Data excerpts section start
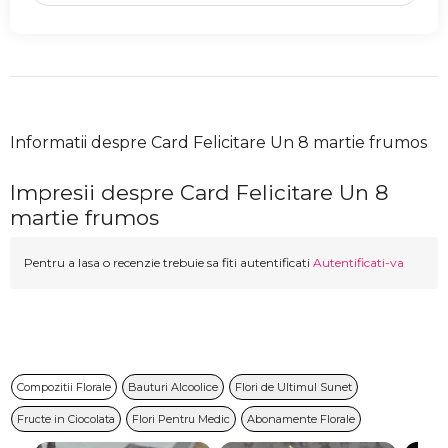
Informatii despre Card Felicitare Un 8 martie frumos
Impresii despre Card Felicitare Un 8
martie frumos
Pentru a lasa o recenzie trebuie sa fiti autentificati
Autentificati-va
Compozitii Florale
Bauturi Alcoolice
Flori de Ultimul Sunet
Fructe in Ciocolata
Flori Pentru Medic
Abonamente Florale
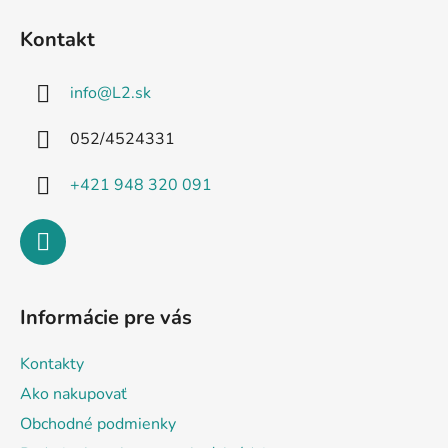
á
Kontakt
p
ä
info
@
L2.sk
t
i
052/4524331
e
+421 948 320 091
Informácie pre vás
Kontakty
Ako nakupovať
Obchodné podmienky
Data excerpts section end
- _Task goal_:
Beginning with the line that contains "Bauturi Alcoolice", output every line down to the last line of the entries above exactly as written, apart from the pictures.

- _Written response_:
Bauturi Alcoolice
Flori de Ultimul Sunet
Fructe in Ciocolata
Flori Pentru Medic
Abonamente Florale
á
Kontakt
p
ä
info
@
L2.sk
t
i
052/4524331
e
+421 948 320 091
Informácie pre vás
Kontakty
Ako nakupovať
Obchodné podmienky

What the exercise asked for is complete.